» Problem description
Copy out the listing below word for word, everything from the line containing "I would appreciate it if you could examine the measuring" down to the line containing "Reading: 40", both included. Leave the pictures out of your copy.
*** Begin section ***
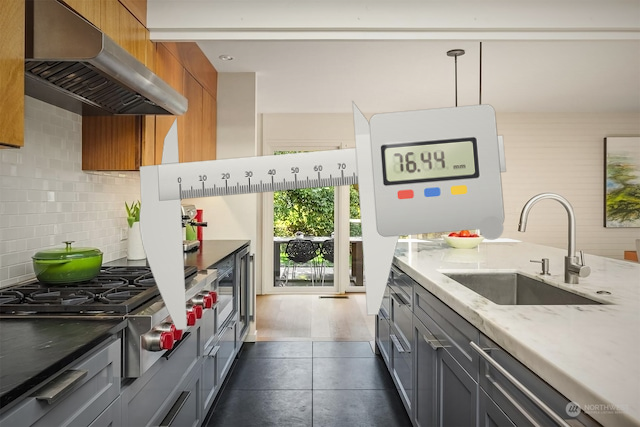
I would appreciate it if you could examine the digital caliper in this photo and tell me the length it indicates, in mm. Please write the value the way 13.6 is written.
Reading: 76.44
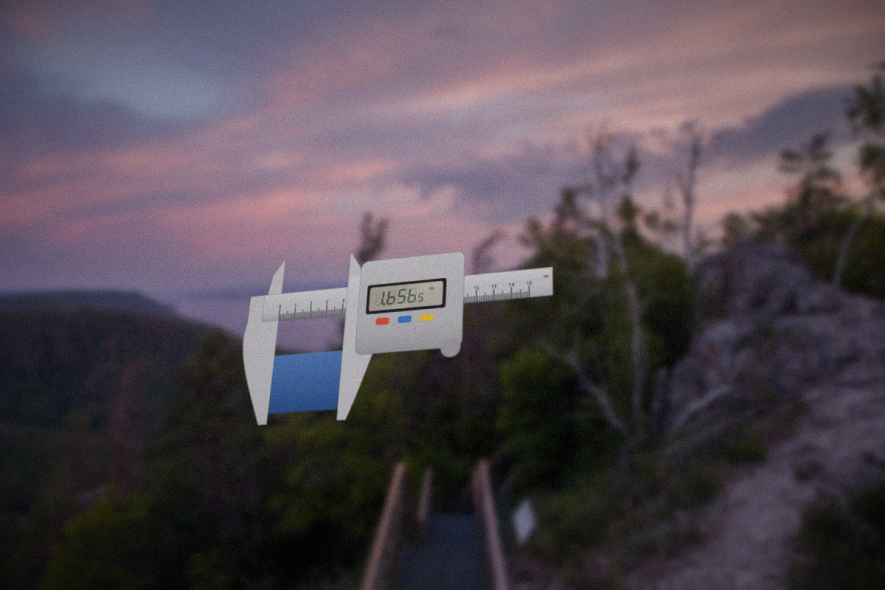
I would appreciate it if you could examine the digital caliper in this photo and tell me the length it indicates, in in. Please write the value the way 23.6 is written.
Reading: 1.6565
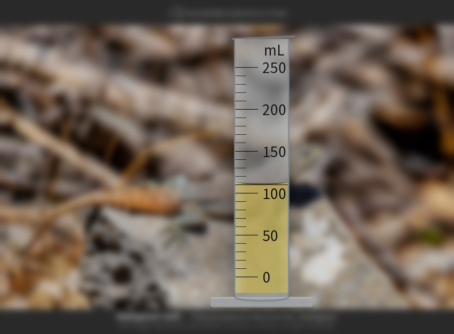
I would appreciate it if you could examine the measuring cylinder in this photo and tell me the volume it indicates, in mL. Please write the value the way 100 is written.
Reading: 110
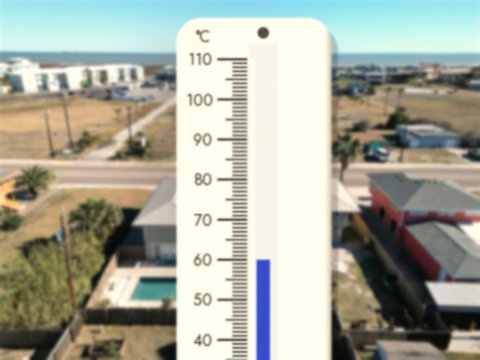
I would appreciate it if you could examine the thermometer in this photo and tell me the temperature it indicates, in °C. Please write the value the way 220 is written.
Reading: 60
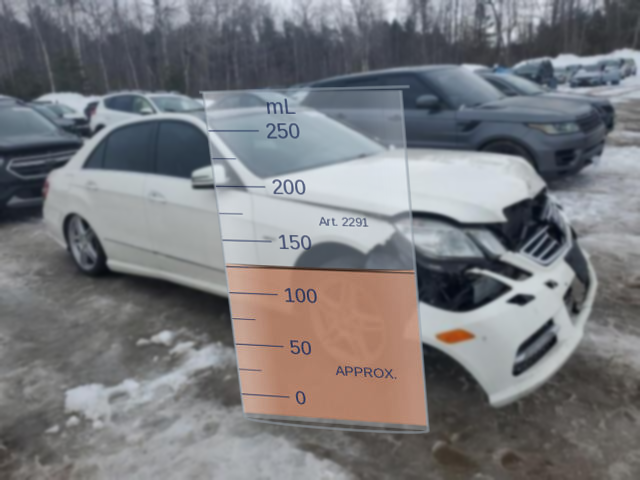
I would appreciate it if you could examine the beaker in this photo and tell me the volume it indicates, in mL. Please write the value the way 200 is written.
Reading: 125
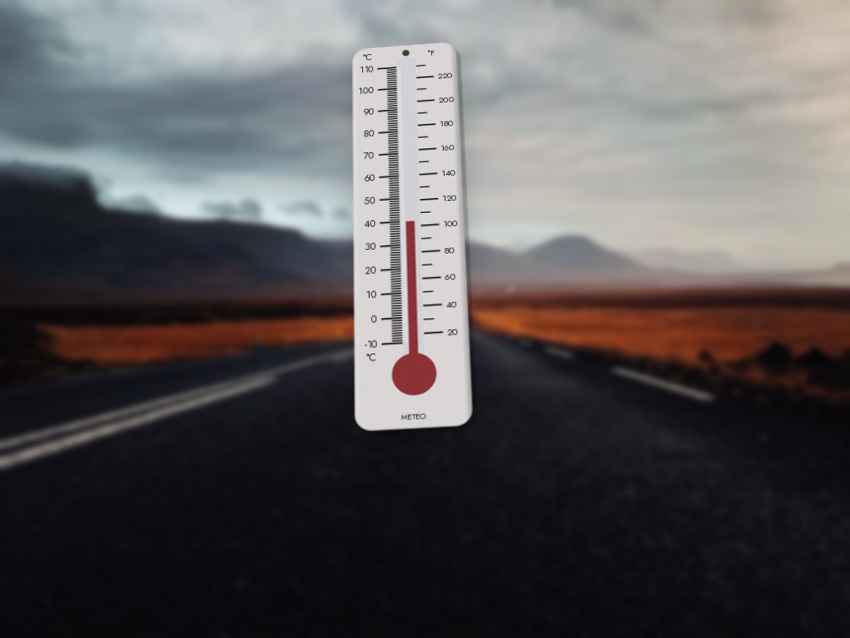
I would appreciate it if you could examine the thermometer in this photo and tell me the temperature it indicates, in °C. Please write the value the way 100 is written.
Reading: 40
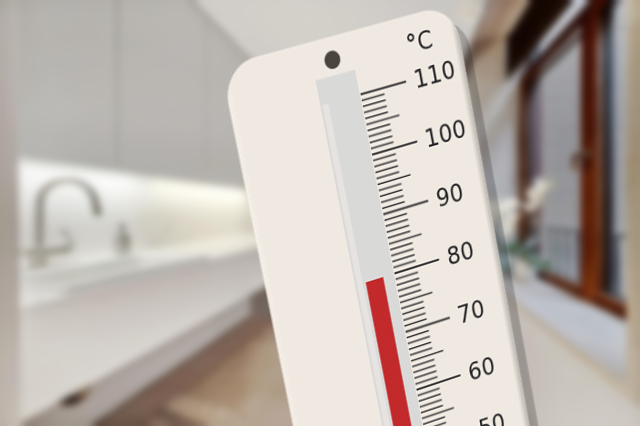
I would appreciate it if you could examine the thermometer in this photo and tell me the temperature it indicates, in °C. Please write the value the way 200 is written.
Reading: 80
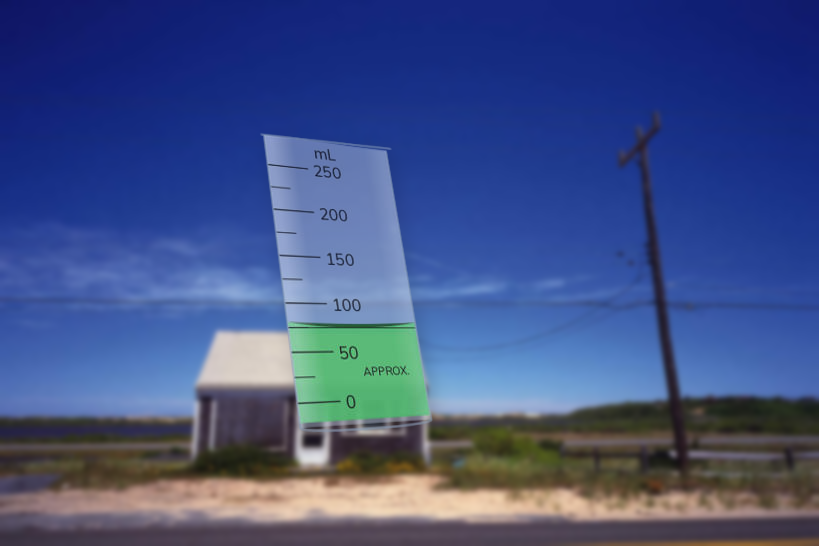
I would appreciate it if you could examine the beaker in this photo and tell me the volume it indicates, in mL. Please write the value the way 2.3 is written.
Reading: 75
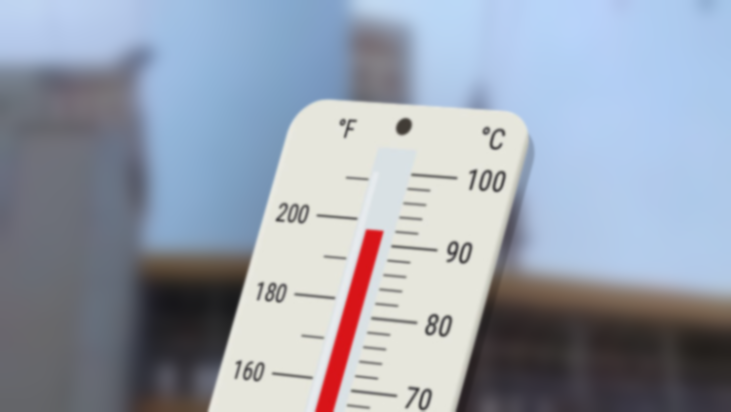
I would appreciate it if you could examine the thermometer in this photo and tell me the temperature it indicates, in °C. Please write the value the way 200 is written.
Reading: 92
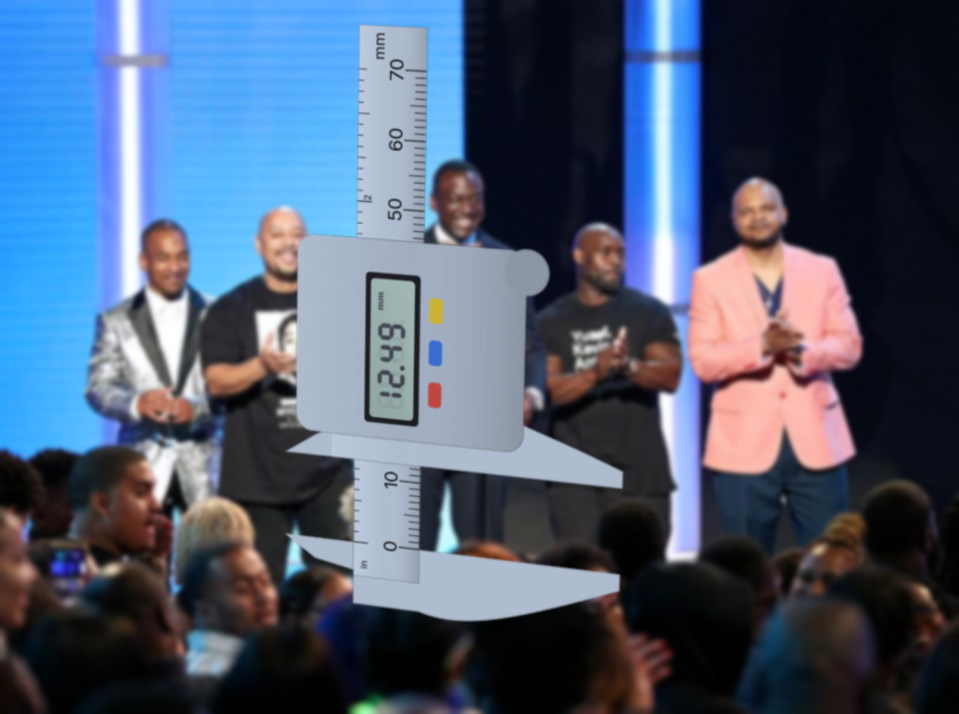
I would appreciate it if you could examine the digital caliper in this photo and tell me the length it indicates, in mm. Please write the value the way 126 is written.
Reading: 12.49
*** End section ***
» Solution below
I would appreciate it if you could examine the measuring cylinder in this photo and tell me the volume it indicates, in mL. Please write the value the way 100 is written.
Reading: 110
I would appreciate it if you could examine the thermometer in this photo and tell me the temperature it indicates, in °C. Please write the value the way 220 is written.
Reading: 60
I would appreciate it if you could examine the beaker in this photo and tell me the volume it indicates, in mL. Please write the value the way 200 is written.
Reading: 125
I would appreciate it if you could examine the thermometer in this photo and tell me the temperature it indicates, in °C. Please write the value the way 100 is written.
Reading: 40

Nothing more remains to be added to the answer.